Unfortunately this has the knock-on effect of making combat sluggish on Xbox One. In one example, an encounter with The Last Giant boss gives us our lowest drop, a record tumble to 36fps cued by a batch of floating souls. The PS4 goes entirely unruffled by the effect here, and it's fair to say the smoother controller response makes it easier to tackle a lingering knight after this boss battle's finished. Sony's machine does not produce a perfect 60fps of course, but it is a consistently better performer - and in a game that demands pinpoint timing for rolls and ripostes, the smoother frame-rate can make a difference.

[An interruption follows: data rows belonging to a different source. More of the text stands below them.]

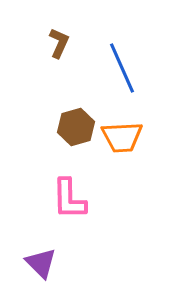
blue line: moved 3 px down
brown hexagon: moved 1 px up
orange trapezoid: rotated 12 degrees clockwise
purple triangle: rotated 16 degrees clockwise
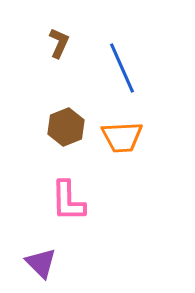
brown hexagon: moved 10 px left; rotated 6 degrees counterclockwise
pink L-shape: moved 1 px left, 2 px down
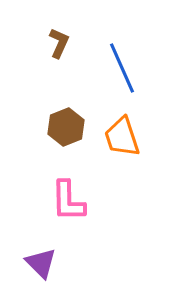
orange trapezoid: rotated 75 degrees clockwise
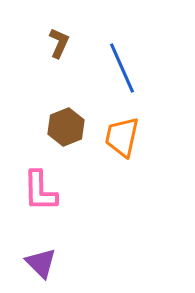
orange trapezoid: rotated 30 degrees clockwise
pink L-shape: moved 28 px left, 10 px up
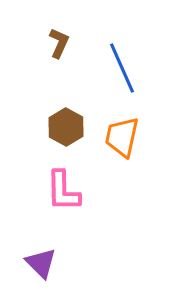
brown hexagon: rotated 9 degrees counterclockwise
pink L-shape: moved 23 px right
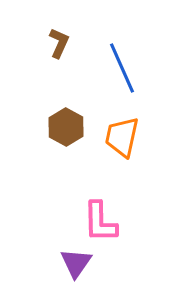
pink L-shape: moved 37 px right, 31 px down
purple triangle: moved 35 px right; rotated 20 degrees clockwise
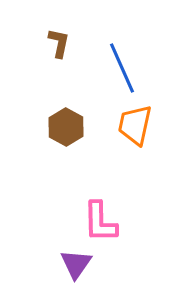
brown L-shape: rotated 12 degrees counterclockwise
orange trapezoid: moved 13 px right, 12 px up
purple triangle: moved 1 px down
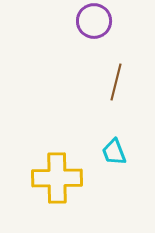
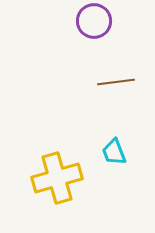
brown line: rotated 69 degrees clockwise
yellow cross: rotated 15 degrees counterclockwise
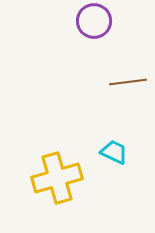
brown line: moved 12 px right
cyan trapezoid: rotated 136 degrees clockwise
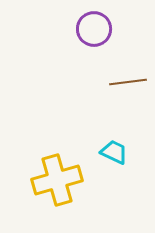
purple circle: moved 8 px down
yellow cross: moved 2 px down
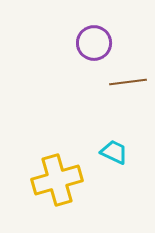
purple circle: moved 14 px down
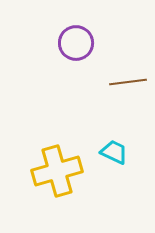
purple circle: moved 18 px left
yellow cross: moved 9 px up
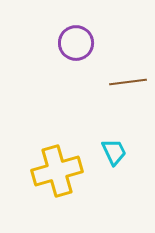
cyan trapezoid: rotated 40 degrees clockwise
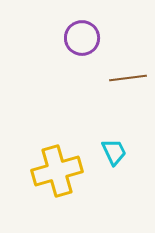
purple circle: moved 6 px right, 5 px up
brown line: moved 4 px up
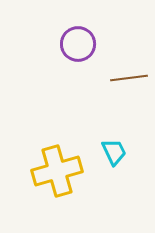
purple circle: moved 4 px left, 6 px down
brown line: moved 1 px right
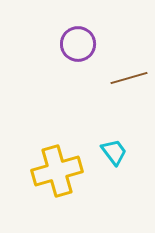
brown line: rotated 9 degrees counterclockwise
cyan trapezoid: rotated 12 degrees counterclockwise
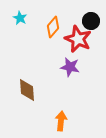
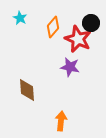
black circle: moved 2 px down
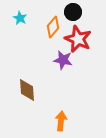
black circle: moved 18 px left, 11 px up
purple star: moved 7 px left, 7 px up
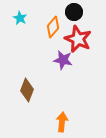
black circle: moved 1 px right
brown diamond: rotated 25 degrees clockwise
orange arrow: moved 1 px right, 1 px down
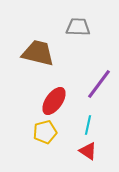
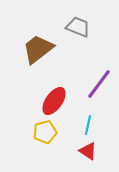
gray trapezoid: rotated 20 degrees clockwise
brown trapezoid: moved 4 px up; rotated 52 degrees counterclockwise
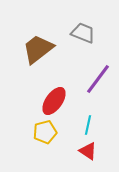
gray trapezoid: moved 5 px right, 6 px down
purple line: moved 1 px left, 5 px up
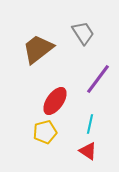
gray trapezoid: rotated 35 degrees clockwise
red ellipse: moved 1 px right
cyan line: moved 2 px right, 1 px up
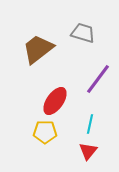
gray trapezoid: rotated 40 degrees counterclockwise
yellow pentagon: rotated 15 degrees clockwise
red triangle: rotated 36 degrees clockwise
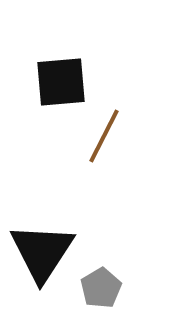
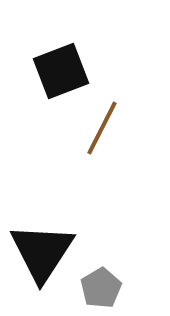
black square: moved 11 px up; rotated 16 degrees counterclockwise
brown line: moved 2 px left, 8 px up
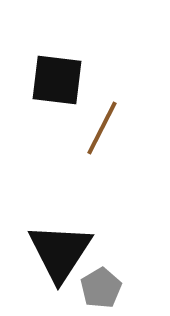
black square: moved 4 px left, 9 px down; rotated 28 degrees clockwise
black triangle: moved 18 px right
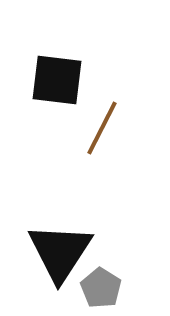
gray pentagon: rotated 9 degrees counterclockwise
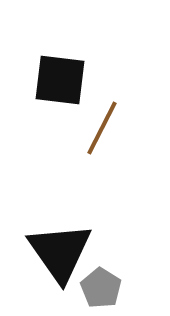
black square: moved 3 px right
black triangle: rotated 8 degrees counterclockwise
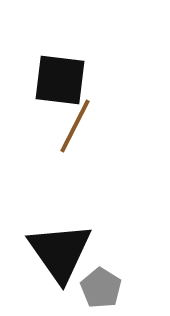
brown line: moved 27 px left, 2 px up
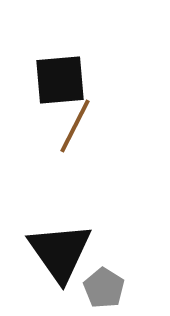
black square: rotated 12 degrees counterclockwise
gray pentagon: moved 3 px right
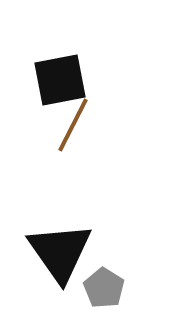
black square: rotated 6 degrees counterclockwise
brown line: moved 2 px left, 1 px up
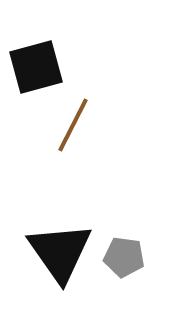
black square: moved 24 px left, 13 px up; rotated 4 degrees counterclockwise
gray pentagon: moved 20 px right, 31 px up; rotated 24 degrees counterclockwise
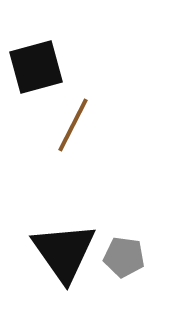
black triangle: moved 4 px right
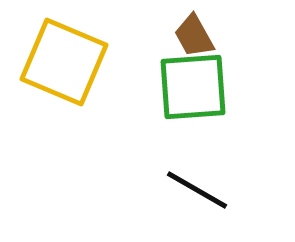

From Software has described the Dark Souls 2 engine in terms of its viability for this generation, but it's now clear that PS4 hands in results closest to the developer's intention. Within the console bracket, it's no doubt the best version to date, while Xbox One claims second place in the running owing to its less stable frame-rate. By bullishly matching Sony's platform point-for-point across all graphical settings, Xbox One places Dark Souls 2's visual presentation above its playability to a certain extent. However, compared to the 20-30fps performance of last-gen releases it 's still a fulsome upgrade for owners of Microsoft's console.
All that remains is a question mark over Scholar of the First Sin's PC release, a DirectX 11 version that brings visual upgrades over the DX9 original. The value proposition is somewhat controversial given that it incurs an additional fee, especially for fans who already own the DLC and enjoy the benefits of patch 1.10. A defining point in the argument could well hinge on the extent of the API switch's performance differential and whether the graphical improvements go beyond those seen on PS4 and Xbox One - a subject we intend to cover very soon.